Task item:
Find the line in the entries below that contains "3. Produce an". Repeat it exactly, and every line after it through the line that contains "Members of the".
★ ★ ★ ★
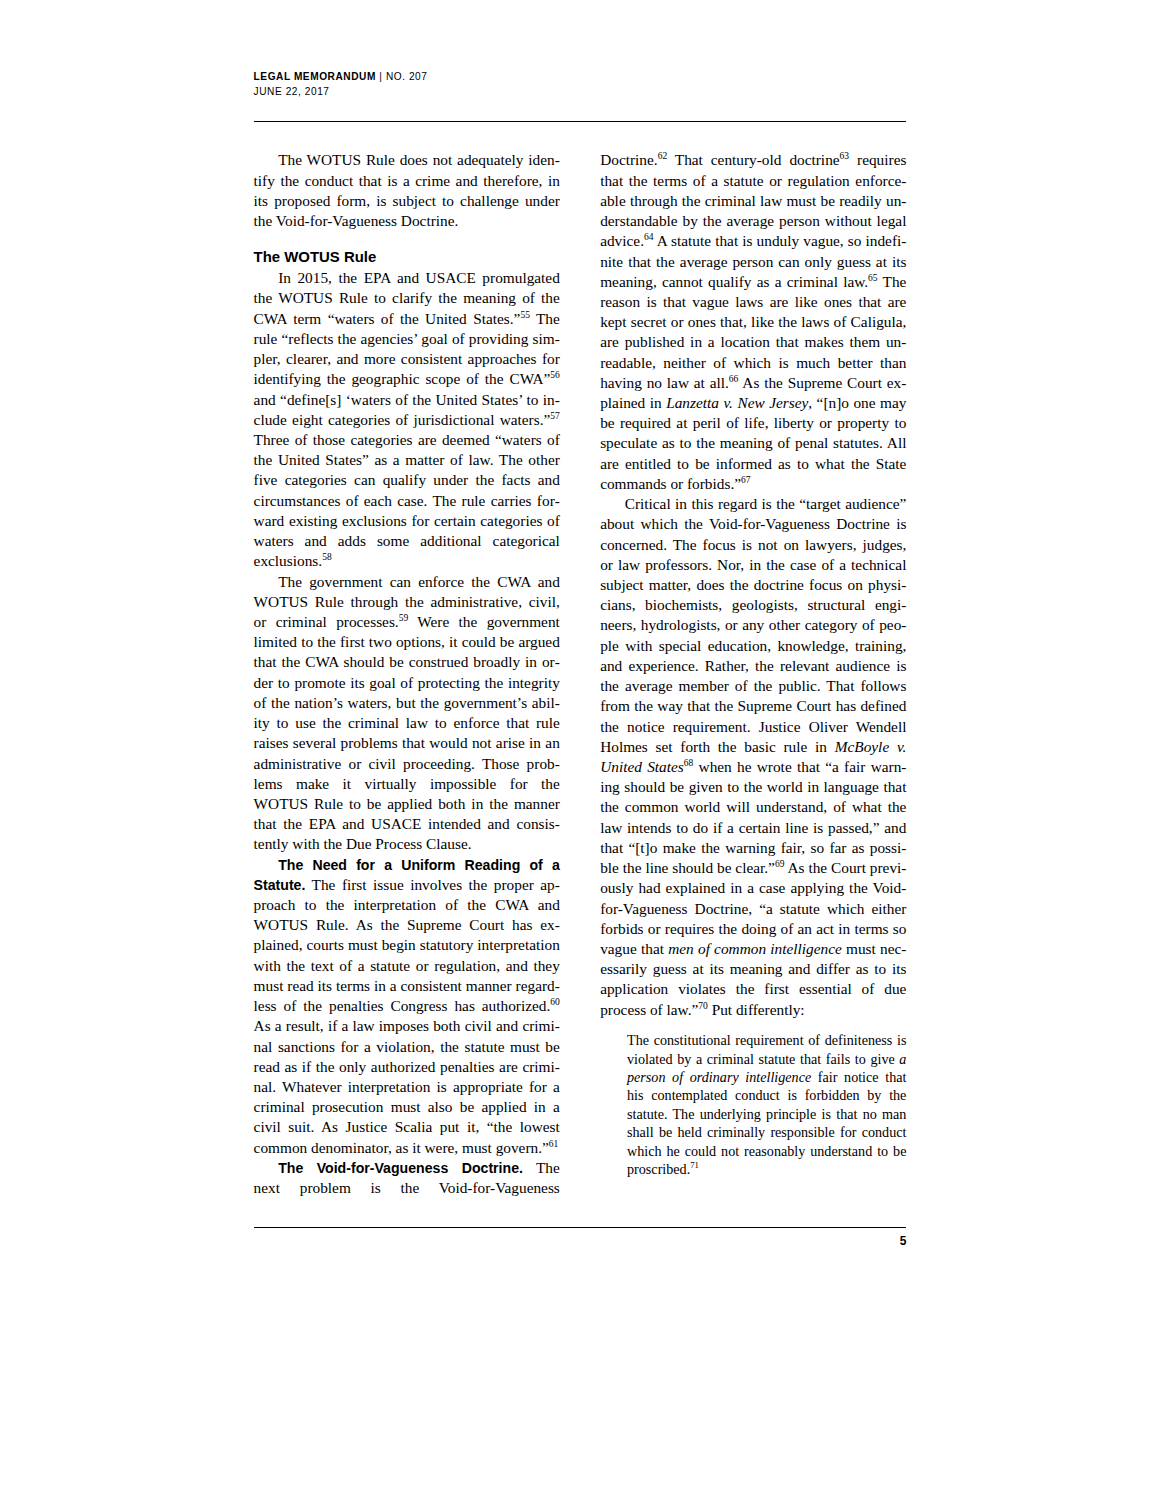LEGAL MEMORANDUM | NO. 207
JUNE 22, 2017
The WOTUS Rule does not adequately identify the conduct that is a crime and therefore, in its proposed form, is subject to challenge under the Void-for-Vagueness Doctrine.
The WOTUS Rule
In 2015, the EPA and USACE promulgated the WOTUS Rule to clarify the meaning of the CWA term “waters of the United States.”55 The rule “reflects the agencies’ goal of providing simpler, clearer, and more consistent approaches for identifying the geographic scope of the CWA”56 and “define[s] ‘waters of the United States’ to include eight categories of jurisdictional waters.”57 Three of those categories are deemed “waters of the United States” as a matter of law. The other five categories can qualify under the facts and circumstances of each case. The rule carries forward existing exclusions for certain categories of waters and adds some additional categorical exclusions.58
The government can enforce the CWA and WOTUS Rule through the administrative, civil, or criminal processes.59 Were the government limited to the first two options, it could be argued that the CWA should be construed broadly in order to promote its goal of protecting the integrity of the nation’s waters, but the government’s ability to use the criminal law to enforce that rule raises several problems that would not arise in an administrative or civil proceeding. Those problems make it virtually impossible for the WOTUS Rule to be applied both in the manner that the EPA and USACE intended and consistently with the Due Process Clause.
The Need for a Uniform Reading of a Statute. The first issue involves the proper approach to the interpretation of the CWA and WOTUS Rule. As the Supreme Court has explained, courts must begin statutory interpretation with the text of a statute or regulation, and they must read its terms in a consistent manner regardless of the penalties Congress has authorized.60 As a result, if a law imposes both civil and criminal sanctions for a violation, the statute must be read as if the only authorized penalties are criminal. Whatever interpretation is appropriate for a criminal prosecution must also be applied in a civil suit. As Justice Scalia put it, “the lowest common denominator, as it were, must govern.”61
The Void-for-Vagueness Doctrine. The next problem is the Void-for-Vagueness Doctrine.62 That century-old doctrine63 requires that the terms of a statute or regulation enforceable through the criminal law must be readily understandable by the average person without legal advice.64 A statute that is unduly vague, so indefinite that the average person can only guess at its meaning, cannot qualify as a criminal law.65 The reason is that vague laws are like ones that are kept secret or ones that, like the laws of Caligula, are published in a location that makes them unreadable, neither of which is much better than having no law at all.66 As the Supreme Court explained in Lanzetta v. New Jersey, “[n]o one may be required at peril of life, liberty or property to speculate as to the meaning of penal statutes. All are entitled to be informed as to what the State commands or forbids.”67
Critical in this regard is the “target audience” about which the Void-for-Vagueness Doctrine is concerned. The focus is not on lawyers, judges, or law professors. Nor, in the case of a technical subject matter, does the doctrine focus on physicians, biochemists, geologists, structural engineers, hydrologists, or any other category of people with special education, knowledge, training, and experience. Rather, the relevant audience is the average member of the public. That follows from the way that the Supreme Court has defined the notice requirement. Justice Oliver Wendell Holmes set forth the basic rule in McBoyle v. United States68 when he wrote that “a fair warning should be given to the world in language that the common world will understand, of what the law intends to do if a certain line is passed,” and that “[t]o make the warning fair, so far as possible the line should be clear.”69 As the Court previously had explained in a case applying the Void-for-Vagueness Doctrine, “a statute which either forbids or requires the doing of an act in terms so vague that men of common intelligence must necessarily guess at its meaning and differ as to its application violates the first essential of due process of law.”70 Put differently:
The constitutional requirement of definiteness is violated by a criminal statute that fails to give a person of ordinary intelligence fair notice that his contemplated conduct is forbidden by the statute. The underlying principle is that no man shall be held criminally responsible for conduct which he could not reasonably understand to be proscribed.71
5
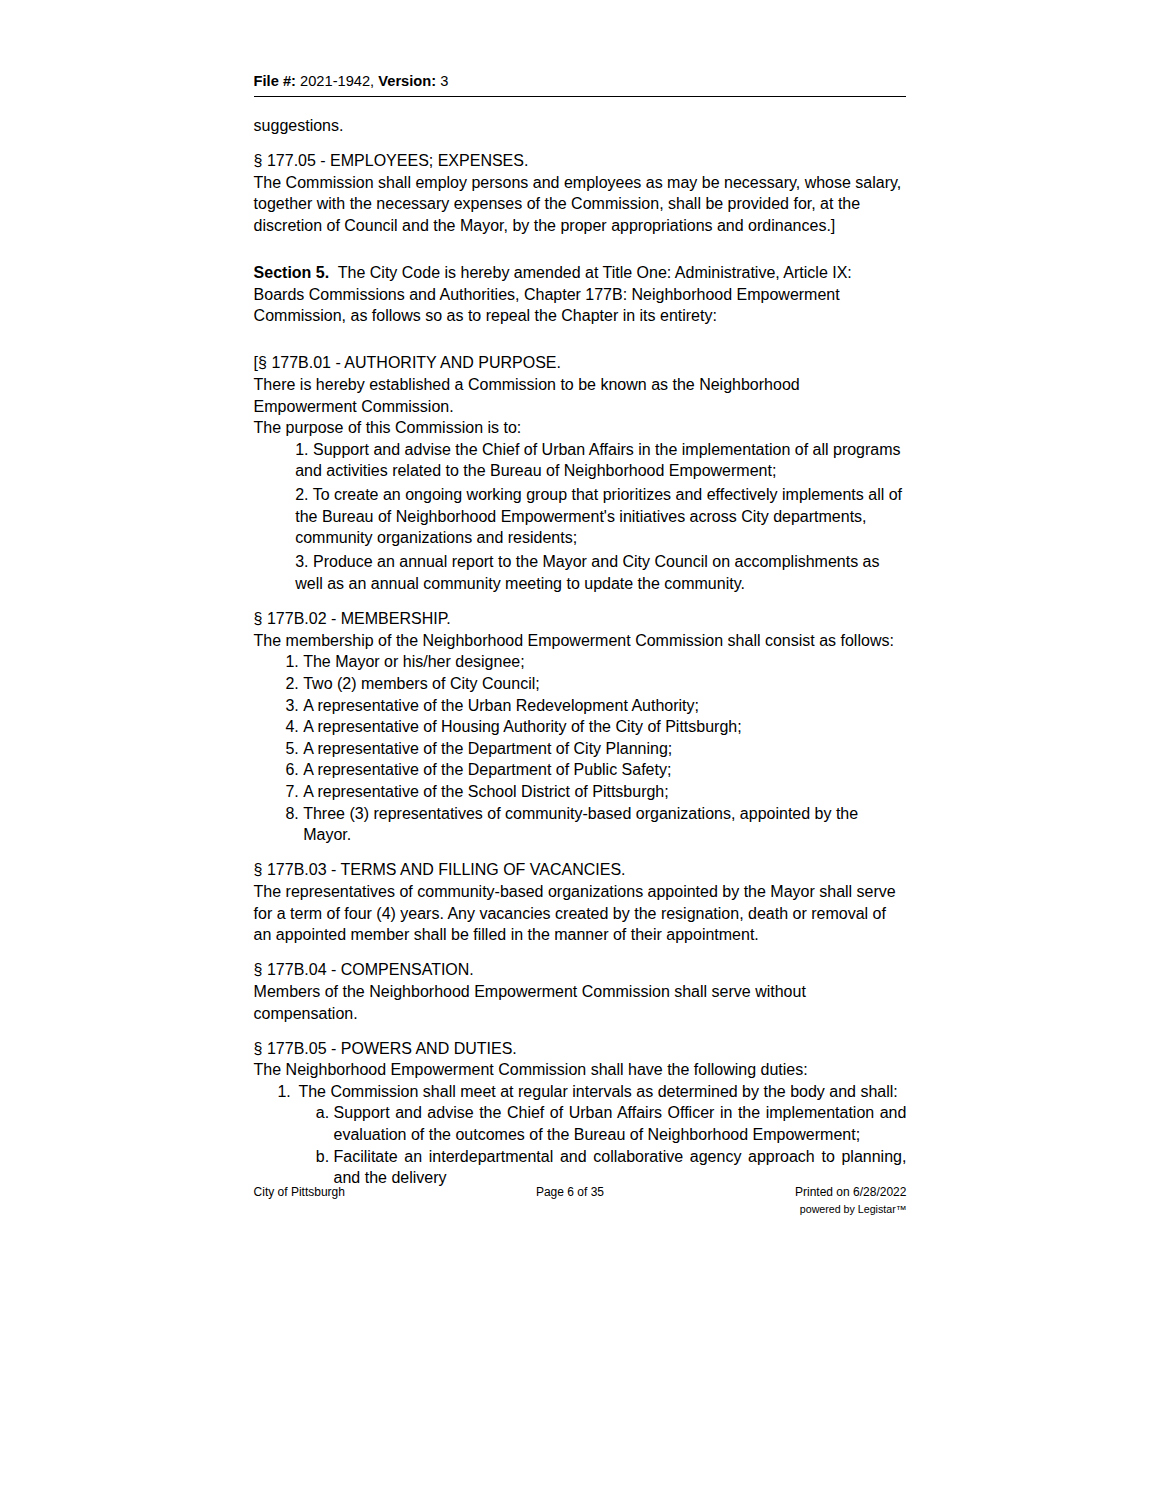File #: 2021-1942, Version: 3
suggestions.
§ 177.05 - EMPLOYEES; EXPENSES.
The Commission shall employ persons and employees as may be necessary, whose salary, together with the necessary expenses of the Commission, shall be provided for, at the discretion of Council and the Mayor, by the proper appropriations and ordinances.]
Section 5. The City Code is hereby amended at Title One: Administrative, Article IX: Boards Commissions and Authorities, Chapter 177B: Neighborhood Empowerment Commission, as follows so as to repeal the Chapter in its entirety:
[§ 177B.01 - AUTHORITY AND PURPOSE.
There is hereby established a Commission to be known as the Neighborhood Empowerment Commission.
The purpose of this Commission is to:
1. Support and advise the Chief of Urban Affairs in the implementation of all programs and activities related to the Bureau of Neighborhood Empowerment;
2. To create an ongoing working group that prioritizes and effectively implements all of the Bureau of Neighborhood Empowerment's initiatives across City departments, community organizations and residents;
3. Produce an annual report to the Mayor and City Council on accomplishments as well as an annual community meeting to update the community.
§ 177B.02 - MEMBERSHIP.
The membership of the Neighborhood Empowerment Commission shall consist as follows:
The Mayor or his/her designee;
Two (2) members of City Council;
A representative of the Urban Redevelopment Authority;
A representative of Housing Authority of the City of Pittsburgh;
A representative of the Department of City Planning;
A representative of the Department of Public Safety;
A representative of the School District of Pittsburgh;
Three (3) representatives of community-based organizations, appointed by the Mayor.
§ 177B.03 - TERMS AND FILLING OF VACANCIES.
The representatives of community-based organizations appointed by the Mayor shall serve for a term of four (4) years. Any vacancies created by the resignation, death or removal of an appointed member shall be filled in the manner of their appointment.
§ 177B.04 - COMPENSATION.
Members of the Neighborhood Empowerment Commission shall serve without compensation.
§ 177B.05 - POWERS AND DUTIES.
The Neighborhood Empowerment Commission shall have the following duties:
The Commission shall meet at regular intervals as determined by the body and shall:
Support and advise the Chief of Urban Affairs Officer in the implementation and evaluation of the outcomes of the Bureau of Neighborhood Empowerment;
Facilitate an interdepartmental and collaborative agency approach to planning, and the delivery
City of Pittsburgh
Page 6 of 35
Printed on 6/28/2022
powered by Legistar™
★ ★ ★ ★
Solution below:
3. Produce an annual report to the Mayor and City Council on accomplishments as well as an annual community meeting to update the community.
§ 177B.02 - MEMBERSHIP.
The membership of the Neighborhood Empowerment Commission shall consist as follows:
The Mayor or his/her designee;
Two (2) members of City Council;
A representative of the Urban Redevelopment Authority;
A representative of Housing Authority of the City of Pittsburgh;
A representative of the Department of City Planning;
A representative of the Department of Public Safety;
A representative of the School District of Pittsburgh;
Three (3) representatives of community-based organizations, appointed by the Mayor.
§ 177B.03 - TERMS AND FILLING OF VACANCIES.
The representatives of community-based organizations appointed by the Mayor shall serve for a term of four (4) years. Any vacancies created by the resignation, death or removal of an appointed member shall be filled in the manner of their appointment.
§ 177B.04 - COMPENSATION.
Members of the Neighborhood Empowerment Commission shall serve without compensation.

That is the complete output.